Выбрать главу

«Кознышев повторял себе слова, которыми он хотел выразить свое предложение, но вместо этих слов, по какому-то неожиданно пришедшему ему соображению, он спросил:

— Какая же разница между белым грибом и березовым?

Губы Вареньки дрожали от волнения, когда она ответила:

— В шляпке почти нет разницы, но в корне.

И как только эти слова были сказаны, и он, и она поняли, что дело кончено, что то, что должно было быть сказано, не будет сказано»… Они возвращаются с прогулки с пристыженными лицами, оба испытывают одинаковое чувство, подобное тому, какое испытывает ученик после неудавшегося экзамена… «Левин и Кити чувствовали себя особенно счастливыми и любовными в нынешний вечер. Что они были счастливы своею любовью, это заключало в себе неприятный намек на тех, которые того же хотели и не могли, и им было совестно».

«Хотели того же и не могли»… И вот в результате — самоотвержение, забыть себя и любить других. Это дает «завидное спокойствие и достоинство»… Но какая цена этому самоотвержению? Художник как будто всеми словами готов повторить то, что раз уже сказал устами Оленина: «самоотвержение — это убежище от заслуженного несчастия, спасение от зависти к чужому счастью».

Соня, кузина Наташи Ростовой, тоже полна самоотвержения. Она покорно отказывается от прав своих на Николая Ростова, живет в семье бывшего жениха, ухаживает за его детьми, за старой графиней. «Но все это принималось невольно с слишком слабою благодарностью». Наташа, в разговоре с женою брата, вот как отзывается о Соне:

«Знаешь, что: вот ты много читала евангелия; там есть одно место прямо о Соне: «имущему дастся, а у неимущего отнимется», помнишь? Она — неимущий; за что? Не знаю. В ней нет, может быть, эгоизма, — я не знаю, но у ней отнимется, и все отнялось… она пустоцвет; знаешь, как на клубнике? Иногда мне ее жалко, а иногда я думаю, что она не чувствует этого, как чувствовали бы мы».

Есть еще в «Анне Карениной» благородный деятель «для общего блага». Это Кознышев, старший брат Левина.

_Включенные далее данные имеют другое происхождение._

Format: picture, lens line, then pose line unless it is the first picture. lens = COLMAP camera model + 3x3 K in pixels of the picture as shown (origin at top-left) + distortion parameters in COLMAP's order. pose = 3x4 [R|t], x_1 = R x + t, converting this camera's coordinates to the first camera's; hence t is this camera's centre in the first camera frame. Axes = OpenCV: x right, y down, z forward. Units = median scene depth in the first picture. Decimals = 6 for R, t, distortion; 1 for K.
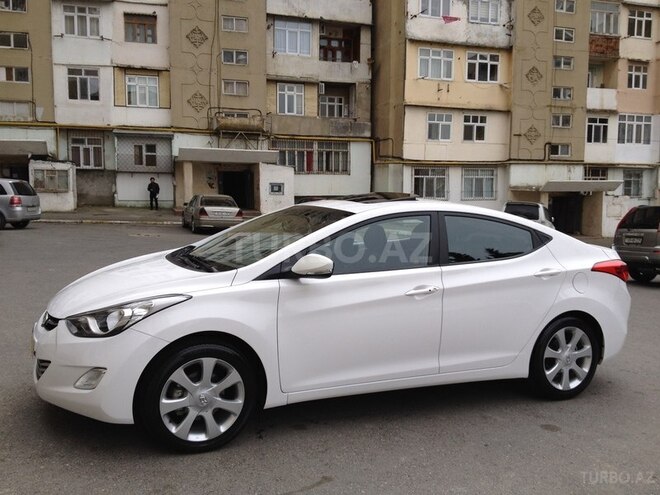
lens RADIAL K [[633.7, 0, 326.4], [0, 633.7, 247.5], [0, 0, 1]] dist [0.005026, 0.000000]
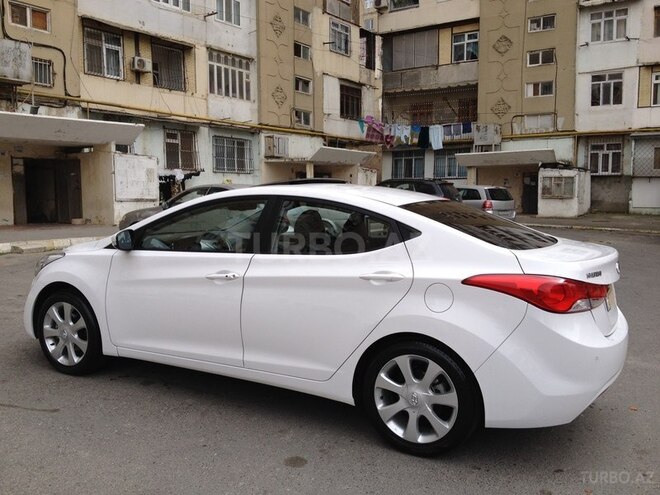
lens RADIAL K [[633.7, 0, 341.3], [0, 633.7, 244.8], [0, 0, 1]] dist [0.005026, 0.000000]
pose [[0.602281, 0.055676, -0.796340, 0.239500], [-0.073165, 0.997216, 0.014384, -0.001431], [0.794924, 0.049601, 0.604678, 0.129433]]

«Константин Левин смотрел на брата, как на человека благородного в самом высоком значении этого слова и одаренного способностью деятельности для общего блага. Но в глубине своей души, чем ближе он узнавал своего брата, тем чаще и чаще ему приходило в голову, что эта способность деятельности для общего блага, может быть, и не есть качество, а напротив, недостаток чего-то, не недостаток добрых, честных, благородных желаний и вкусов, но недостаток силы жизни, — того стремления, которое заставляет человека из всех бесчисленных представляющихся путей жизни выбрать один и желать этого одного. Чем больше он узнавал брата, тем более замечал, что и Сергей Иванович, и многие другие деятели для общего блага не сердцем были приведены к этой любви к общему благу, но умом рассудили, что заниматься этим хорошо, и только потому занимались этим».

Мы перебрали, кажется, решительно всех героев Толстого, вкладывающих или пытающихся вложить в жизнь «смысл добра». Результат пересмотра настолько поразителен, что спрашиваешь себя: да как же возможно такое уничтожающе-отрицательное отношение к добру и любви со стороны человека, так упорно проповедующего, что смысл жизни заключается именно в любви и самоотречении? Люди по мере сил вкладывают в жизнь «смысл добра», «забывают себя» для других, а художник говорит: «Это — умирание, это смерть души!» Вареньке недостает «сдержанного огня жизни». У Кознышева «недостаток силы жизни». У Сони «нет эгоизма». Сбросив с себя иго «смысла добра», Оленин восклицает: «Я был мертв, теперь только я живу».

— Добро! Любовь! Самоотвержение! — твердят герои Толстого и Толстой-проповедник.

— Жизнь! Жизнь! Жизнь! — возражает Толстой-художник. Что же такое эта жизнь?

IV Живая жизнь

Толстой пишет: «Если бы мне дали выбирать: населить землю такими святыми, каких я только могу вообразить себе, но только, чтобы не было детей, или такими людьми, как теперь, но с постоянно прибывающими, свежими от бога детьми, — я бы выбрал последнее».

Это писано в 1902 году, когда Толстой давно уже и окончательно утвердился в своем учении о смысле жизни в добре. «Святые, каких можно себе только вообразить», разумеется, всего полнее осуществили бы на земле тот «смысл добра», о котором мечтает Толстой. Тем не менее он предпочитает грешное современное человечество, лишь бы существовали дети. Очевидно, в детях есть для Толстого что-то такое, что выше самой невообразимой святости взрослого. Что же это?